Yesterday I found the paper “Mirostat: A Perplexity-Controlled Neural Text Decoding Algorithm” and it looked like a neat idea, so I implemented it for @nostalgebraist-autoresponder.
It’s been running since around noon today. I don’t expect drastic differences in quality, but I do hope it will help avoid the repetition traps that happen frequently in longer posts. (I already had a word-counting hack in place that tried to catch repetition traps, but it wasn’t very good.)
The specific algorithm from the paper is kind of complicated, but the basic idea is to set a target for the average perplexity / “surprisingness” of the entire text. When the text written so far is above the target, the sampling becomes more conservative. When it’s below the target, the sampling becomes less conservative. Like a thermostat, AC, or any other control system.
I really like this idea – unlike other approaches (temperature, top-k, top-p), it actually notices repetitive and incoherent text when they occur and tries to “escape from the hole,” rather than just trying really hard not fall into a hole in the first place, and then saying “that’s life” when it happens anyway.
The specifics of Mirostat feel weird to me, and I suspect a much simpler version of this idea would do just as well.

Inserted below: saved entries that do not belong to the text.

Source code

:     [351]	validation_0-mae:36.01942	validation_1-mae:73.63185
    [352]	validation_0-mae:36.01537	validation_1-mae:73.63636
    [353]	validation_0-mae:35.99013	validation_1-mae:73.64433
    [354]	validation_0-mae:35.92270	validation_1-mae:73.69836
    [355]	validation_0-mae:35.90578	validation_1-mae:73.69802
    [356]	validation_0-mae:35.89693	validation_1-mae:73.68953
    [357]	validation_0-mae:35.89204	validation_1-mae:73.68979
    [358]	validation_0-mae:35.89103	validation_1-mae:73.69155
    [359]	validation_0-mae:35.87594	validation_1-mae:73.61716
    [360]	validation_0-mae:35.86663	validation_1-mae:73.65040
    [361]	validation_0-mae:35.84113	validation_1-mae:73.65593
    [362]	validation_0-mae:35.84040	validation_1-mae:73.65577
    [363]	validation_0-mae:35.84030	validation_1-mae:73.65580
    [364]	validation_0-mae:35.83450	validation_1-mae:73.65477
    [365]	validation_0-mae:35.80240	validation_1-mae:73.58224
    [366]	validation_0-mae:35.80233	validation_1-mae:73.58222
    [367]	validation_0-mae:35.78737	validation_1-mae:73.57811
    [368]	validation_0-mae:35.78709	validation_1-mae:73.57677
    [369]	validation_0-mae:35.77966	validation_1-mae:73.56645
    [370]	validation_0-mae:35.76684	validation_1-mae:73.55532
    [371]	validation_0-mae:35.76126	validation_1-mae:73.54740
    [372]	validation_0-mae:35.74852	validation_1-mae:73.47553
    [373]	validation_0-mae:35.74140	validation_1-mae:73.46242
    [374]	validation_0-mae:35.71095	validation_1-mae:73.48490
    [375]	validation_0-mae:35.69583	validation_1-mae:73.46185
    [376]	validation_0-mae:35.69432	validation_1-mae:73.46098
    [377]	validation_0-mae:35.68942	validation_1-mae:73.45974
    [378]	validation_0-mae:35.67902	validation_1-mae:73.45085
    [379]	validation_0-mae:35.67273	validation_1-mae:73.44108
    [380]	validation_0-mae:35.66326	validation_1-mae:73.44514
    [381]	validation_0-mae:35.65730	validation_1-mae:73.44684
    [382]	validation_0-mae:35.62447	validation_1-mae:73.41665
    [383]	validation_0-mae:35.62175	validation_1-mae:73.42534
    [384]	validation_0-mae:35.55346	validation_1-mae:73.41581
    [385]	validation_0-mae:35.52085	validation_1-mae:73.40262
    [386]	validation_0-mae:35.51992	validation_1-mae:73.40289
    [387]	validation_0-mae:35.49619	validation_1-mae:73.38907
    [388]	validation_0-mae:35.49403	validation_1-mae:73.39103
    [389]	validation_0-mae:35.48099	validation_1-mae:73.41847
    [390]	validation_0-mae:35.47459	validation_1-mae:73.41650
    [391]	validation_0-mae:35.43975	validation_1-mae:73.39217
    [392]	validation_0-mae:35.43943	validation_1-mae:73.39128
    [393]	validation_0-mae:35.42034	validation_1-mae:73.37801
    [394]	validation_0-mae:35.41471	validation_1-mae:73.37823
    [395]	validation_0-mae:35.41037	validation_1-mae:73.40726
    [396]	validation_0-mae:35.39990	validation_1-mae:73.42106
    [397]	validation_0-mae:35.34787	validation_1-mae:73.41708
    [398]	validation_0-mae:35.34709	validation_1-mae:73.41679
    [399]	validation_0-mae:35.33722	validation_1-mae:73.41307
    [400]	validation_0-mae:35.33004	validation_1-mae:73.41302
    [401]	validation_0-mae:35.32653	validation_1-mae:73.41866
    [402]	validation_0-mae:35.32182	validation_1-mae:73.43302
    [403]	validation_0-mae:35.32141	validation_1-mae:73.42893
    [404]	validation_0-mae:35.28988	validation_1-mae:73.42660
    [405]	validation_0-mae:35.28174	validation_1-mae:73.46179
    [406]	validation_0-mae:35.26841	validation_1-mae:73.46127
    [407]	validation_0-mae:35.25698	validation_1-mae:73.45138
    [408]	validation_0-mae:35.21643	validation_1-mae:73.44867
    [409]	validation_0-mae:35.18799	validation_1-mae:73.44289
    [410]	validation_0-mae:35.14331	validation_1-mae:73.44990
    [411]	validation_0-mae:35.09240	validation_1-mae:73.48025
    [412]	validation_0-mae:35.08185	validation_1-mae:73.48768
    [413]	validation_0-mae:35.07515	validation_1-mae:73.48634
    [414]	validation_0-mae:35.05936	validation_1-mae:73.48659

The authors of the paper seem confused (??) about what is computationally costly and what isn’t: at one point they truncate a sum from ~50K terms to 100 for speed, when the whole sum is just one matrix multiplication per token and its cost is infinitesimal compared to running GPT-2. Likewise, I suspect the simpler “alternate algorithm” they discuss in Section 5b is actually the right way to go – they reject it as being too slow, but the “slow” step is one you also have to do in top-p, so it should be fine.
(The paper strikes me as being the work of people more used to math than programming, and the math parts about the perplexity implications of temperature, top-p, and top-k are cool.)